LIST OF TASKS =>
A - Set down the stretch of the passage on access to bedaquiline and delamanid from "Table 5. Progress" through "treat multidrug-resistant tuberculosis.", matching the original word for word.
B - Carry the passage on access to new drugs for multidrug-resistant tuberculosis forward from its last sentence.

GIVEN PASSAGE =>

▬▬▬▬▬▬▬▬▬▬

Table 5. Progress in achieving targets set in global call to action for the programmatic use of bedaquiline and delamanid to treat multidrug-resistant tuberculosis.
| Target | Status |
|---|---|
| 500 Patients on BDQ by July 2015 | 1,258 patients by October 1, 2015 |
| 500 Patients on DLM by Jan 2016 | >100 patients by October 1, 2015 |
| TA given to 25 countries by 2016 |
Ongoing, already provided in 21 countries |
| BDQ and DLM routinely used by 20 countries by end of 2016 | BDQ: 9 countries plus European Union by October 1, 2015; additional 20 by the mid-2016 |
|
|
DLM: 2 countries plus European Union by October 1, 2015; plans for other countries expected to be discussed in December 2015 |
| BDQ and DLM dossiers submitted for registration in 25 countries by beginning of 2016 | BDQ: 26 countries by October 1, 2015 |
| DLM: 3 countries by October 1 2015 |
*BDQ, bedaquiline; DLM, delamanid.
Discussion
Although MDR TB is treatable and curable, managing it under program conditions has long been characterized by a host of problems. These include challenges in the detection of resistance, especially to second-line drugs; delays in prompt initiation of appropriate therapy; and insufficient mechanisms for ongoing monitoring for toxicity and continued engagement of patients throughout the 18–24-month course of treatment. Furthermore, challenges exist to staff training and retention, information management, and infection control. Access to new drugs will not erase these barriers, but access does offer hope for improving individual patient outcomes and decreasing the transmission of MDR TB. Uptake of BDQ and DLM under programmatic conditions, however, has not kept pace with need. According to WHO recommendations for the use of these medications, 25%–50% of MDR TB patients meet criteria to receive these drugs because of their high-level resistance, intolerance to drugs currently used to treat MDR TB, or risks for poor outcomes (20). The occurrence of ≈500,000 new cases of MDR TB each year means that 125,000–250,000 new patients would benefit from the use of either of these drugs each year, a number that does not include the large number of prevalent MDR TB patients who might benefit from new treatment options. More conservative estimates of the need for new drugs using the actual numbers of MDR TB patients placed on treatment each year show that 24,250–48,500 of the 96,000 persons started on treatment (21) would benefit from access. Even using these less ambitious numbers, it is clear that more work needs to be done to improve access to BDQ and DLM.
The findings of DR-TB STAT show that more persons with MDR TB who have an indication for new drugs have access to BDQ than to DLM. Wider access to BDQ is occurring even though the WHO recommendations for DLM use are broader and despite the association of BDQ with a higher death rate in its phase IIB trial. For several reasons, access might be greater to BDQ than to DLM. BDQ was conditionally approved by a stringent regulatory authority and recommended by WHO >1 year before DLM was approved (22); over time, access to both drugs might become more comparable. However, several other possible explanations exist. First, the compassionate use/expanded access program for BDQ started nearly 3 years earlier and was more extensive and systematic than that for DLM. As a result, multiple countries and clinical providers have had experience with BDQ and thus might be more comfortable using it on a broader scale (23). Second, BDQ is registered in more countries than DLM; thus programmatic use might be more straightforward. Third, BDQ also is available through the GDF, whereas DLM can be obtained directly only from the company, although the company’s website contains no information about how the drug can be purchased (24). Finally, in March 2015, USAID began implementing a BDQ donation program in which 30,000 treatment courses are provided free of charge for 4 years, along with the technical assistance that countries might need to implement the drug (25). Although Otsuka Pharmaceuticals announced a “20 by 2020” access initiative—meaning 20% of MDR TB patients worldwide would receive DLM by 2020 (26)—the company has not provided information about how this program will work.

▬▬▬▬▬▬▬▬▬▬

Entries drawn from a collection
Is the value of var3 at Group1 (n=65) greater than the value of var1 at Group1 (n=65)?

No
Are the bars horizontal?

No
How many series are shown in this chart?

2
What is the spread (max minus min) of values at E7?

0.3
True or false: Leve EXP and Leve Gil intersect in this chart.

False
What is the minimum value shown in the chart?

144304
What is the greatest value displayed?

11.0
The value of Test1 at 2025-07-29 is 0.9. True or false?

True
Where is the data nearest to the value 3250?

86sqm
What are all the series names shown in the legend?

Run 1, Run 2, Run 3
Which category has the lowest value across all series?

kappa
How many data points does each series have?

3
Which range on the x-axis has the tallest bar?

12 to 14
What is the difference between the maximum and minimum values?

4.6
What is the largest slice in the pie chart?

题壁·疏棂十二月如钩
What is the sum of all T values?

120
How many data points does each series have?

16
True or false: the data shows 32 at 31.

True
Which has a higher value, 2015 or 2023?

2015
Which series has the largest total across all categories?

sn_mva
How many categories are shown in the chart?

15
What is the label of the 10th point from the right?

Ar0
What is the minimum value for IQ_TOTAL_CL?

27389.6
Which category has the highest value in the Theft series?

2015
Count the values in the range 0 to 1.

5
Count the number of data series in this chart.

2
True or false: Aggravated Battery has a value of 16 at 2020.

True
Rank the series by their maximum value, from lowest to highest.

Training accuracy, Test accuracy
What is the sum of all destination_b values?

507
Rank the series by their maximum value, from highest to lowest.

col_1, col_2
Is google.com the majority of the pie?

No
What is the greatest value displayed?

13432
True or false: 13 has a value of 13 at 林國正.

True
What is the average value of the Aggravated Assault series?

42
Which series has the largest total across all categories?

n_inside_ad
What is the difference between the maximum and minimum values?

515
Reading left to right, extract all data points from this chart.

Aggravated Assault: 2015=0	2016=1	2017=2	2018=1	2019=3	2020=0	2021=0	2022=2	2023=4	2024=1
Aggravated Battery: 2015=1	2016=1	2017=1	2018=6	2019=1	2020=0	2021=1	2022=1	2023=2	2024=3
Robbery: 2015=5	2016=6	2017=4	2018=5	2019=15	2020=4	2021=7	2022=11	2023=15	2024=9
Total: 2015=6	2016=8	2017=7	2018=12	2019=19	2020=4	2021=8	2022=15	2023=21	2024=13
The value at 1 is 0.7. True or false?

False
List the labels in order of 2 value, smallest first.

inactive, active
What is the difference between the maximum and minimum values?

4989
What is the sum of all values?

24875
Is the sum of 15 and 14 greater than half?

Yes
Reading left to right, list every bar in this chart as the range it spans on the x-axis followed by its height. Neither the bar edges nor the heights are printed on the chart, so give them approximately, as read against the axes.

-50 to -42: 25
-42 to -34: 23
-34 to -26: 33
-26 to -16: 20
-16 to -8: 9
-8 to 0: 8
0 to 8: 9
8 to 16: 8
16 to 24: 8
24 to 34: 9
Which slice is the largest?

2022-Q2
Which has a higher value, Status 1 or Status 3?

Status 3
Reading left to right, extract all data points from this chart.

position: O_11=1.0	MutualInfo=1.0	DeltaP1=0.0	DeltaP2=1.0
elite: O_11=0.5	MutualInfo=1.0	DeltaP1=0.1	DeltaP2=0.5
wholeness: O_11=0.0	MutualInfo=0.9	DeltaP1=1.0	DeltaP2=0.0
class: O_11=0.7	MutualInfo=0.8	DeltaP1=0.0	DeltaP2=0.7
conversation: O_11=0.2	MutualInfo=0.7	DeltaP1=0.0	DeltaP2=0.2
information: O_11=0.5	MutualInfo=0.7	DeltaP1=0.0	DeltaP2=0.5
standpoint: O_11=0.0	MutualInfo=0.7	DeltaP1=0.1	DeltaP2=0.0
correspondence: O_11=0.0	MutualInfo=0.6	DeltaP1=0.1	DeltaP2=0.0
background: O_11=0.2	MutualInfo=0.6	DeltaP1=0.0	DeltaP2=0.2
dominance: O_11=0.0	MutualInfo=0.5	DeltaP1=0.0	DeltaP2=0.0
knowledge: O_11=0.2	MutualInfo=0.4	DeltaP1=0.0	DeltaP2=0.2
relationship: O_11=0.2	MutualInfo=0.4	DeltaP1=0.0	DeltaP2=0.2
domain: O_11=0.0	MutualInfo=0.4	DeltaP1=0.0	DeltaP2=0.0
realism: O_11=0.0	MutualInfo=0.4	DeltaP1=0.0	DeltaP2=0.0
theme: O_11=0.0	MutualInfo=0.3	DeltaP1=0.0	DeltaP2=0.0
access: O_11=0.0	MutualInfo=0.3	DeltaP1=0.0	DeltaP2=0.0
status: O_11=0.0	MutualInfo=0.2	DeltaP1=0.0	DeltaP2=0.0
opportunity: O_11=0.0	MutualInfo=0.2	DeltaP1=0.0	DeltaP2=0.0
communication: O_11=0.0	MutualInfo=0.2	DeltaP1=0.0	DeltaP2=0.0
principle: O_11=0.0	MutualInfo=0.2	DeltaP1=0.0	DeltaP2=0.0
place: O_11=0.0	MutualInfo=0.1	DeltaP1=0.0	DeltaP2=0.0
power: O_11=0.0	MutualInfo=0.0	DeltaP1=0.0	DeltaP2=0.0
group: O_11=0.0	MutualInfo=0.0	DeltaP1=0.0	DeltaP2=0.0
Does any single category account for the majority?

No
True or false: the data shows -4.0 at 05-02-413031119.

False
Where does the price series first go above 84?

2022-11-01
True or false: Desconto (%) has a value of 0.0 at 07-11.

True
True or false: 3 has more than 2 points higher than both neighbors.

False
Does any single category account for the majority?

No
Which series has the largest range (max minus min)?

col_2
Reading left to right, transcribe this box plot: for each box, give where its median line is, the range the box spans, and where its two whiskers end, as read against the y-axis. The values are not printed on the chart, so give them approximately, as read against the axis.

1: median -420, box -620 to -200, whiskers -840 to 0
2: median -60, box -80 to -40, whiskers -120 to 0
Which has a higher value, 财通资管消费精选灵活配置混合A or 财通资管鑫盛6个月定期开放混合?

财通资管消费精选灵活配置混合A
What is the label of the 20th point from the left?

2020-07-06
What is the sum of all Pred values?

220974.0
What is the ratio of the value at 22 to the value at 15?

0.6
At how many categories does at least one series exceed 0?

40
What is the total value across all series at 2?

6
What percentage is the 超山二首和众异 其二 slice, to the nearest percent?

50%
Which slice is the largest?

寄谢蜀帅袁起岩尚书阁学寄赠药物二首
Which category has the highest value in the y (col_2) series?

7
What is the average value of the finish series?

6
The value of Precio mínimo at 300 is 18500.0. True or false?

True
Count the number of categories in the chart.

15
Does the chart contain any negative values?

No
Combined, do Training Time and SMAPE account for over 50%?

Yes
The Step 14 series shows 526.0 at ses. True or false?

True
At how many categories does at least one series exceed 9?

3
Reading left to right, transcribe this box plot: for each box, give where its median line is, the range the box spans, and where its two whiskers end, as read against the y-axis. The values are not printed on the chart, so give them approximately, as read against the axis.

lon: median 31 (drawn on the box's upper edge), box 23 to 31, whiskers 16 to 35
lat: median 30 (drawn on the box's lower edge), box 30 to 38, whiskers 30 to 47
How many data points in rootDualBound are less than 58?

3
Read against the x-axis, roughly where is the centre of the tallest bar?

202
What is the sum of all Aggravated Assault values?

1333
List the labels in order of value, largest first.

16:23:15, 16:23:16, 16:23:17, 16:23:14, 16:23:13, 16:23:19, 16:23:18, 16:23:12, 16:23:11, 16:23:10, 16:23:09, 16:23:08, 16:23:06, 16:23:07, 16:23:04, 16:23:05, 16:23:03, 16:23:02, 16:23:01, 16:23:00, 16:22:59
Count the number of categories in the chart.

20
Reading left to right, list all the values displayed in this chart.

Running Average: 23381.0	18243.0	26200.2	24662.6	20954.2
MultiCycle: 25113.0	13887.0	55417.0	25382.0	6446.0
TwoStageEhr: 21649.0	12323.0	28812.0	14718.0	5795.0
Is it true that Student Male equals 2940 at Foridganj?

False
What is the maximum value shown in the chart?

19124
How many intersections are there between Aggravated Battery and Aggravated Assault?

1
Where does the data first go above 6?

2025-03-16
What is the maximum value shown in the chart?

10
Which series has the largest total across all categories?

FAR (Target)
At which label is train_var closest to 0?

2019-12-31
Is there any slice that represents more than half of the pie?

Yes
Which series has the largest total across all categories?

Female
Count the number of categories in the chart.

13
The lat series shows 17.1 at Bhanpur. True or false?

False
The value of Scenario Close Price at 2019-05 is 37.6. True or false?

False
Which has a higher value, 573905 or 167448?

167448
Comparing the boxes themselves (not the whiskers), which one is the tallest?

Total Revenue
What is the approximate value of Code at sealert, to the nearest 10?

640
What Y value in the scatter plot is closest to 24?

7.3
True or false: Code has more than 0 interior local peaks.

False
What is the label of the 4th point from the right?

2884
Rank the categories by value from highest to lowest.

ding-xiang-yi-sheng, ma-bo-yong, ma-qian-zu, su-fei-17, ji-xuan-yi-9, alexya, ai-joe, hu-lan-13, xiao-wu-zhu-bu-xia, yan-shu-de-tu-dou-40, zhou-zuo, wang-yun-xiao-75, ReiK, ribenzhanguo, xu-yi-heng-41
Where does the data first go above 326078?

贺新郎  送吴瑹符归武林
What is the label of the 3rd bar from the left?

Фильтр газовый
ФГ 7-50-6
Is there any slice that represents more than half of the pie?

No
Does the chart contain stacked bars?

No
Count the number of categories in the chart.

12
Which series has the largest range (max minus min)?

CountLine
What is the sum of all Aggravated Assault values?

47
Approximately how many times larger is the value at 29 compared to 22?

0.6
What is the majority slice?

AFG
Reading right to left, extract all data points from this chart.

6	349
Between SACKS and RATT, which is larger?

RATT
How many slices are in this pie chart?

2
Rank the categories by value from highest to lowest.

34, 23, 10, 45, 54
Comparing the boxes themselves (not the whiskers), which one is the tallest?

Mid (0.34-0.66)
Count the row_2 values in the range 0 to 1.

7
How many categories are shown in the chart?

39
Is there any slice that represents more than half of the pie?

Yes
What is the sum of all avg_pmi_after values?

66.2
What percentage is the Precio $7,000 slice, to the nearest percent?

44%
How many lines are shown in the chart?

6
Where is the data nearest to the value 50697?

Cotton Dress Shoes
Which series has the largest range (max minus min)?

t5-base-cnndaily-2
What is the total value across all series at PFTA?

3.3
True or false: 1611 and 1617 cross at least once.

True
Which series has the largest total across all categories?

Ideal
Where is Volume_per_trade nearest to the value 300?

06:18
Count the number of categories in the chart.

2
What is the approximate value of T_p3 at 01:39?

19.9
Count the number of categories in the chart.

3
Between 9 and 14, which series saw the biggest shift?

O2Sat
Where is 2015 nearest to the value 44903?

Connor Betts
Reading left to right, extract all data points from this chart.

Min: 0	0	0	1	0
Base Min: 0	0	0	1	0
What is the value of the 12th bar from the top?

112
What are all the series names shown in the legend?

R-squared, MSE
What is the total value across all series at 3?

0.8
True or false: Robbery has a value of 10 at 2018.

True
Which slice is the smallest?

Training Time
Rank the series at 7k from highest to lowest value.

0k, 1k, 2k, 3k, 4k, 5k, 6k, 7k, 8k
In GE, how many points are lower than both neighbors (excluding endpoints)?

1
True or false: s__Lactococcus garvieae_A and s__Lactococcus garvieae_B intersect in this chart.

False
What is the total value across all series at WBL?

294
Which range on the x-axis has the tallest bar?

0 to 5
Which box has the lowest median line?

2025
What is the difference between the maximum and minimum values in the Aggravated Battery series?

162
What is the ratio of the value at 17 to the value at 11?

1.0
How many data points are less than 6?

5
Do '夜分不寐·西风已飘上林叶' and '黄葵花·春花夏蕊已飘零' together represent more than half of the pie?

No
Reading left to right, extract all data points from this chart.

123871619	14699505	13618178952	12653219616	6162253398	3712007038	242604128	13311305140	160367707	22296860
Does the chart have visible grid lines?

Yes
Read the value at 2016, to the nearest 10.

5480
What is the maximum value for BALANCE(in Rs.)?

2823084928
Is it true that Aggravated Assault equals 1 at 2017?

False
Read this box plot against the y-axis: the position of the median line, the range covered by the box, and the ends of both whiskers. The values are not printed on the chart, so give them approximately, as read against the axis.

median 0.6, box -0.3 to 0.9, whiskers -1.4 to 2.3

▬▬▬▬▬▬▬▬▬▬

YOUR RESPONSES =>
A -
Table 5. Progress in achieving targets set in global call to action for the programmatic use of bedaquiline and delamanid to treat multidrug-resistant tuberculosis.

B -
Stakeholders participating in the DR-TB STAT meetings discussed multiple barriers and challenges to new drug implementation that also appear to be slowing new drug introduction. Several of these seem to be misconceptions about how to access or use the drugs, including confusion about processes for procurement and import, the specific WHO recommendations—especially around pharmacovigilance—for the use of new drugs, and beliefs that the drugs cannot be used under programmatic conditions. Indeed, all stakeholders participating in DR-TB STAT listed lack of access to technical assistance from experienced providers, including provision of rapidly changing information about new drug introduction, as a major challenge. These challenges could be addressed by providing global training for programs and their implementing partners. One approach to filling this gap would be using innovative training tools, including Web-based training. Plans for offering such training globally are now being coordinated by the DR-TB STAT participants with the hope that much of the confusion about how to optimally use BDQ and DLM under programmatic conditions can be eased.
Other challenges in new drug implementation stem from lack of access to BDQ and DLM and the other drugs needed to form complete treatment regimens. Increased registration and additional experience importing the medications also should help the drugs clear customs more rapidly. The inclusion of both drugs, along with linezolid, on the WHO Model Essential Drugs List in April 2015 might help boost country confidence and registration for their use in additional countries.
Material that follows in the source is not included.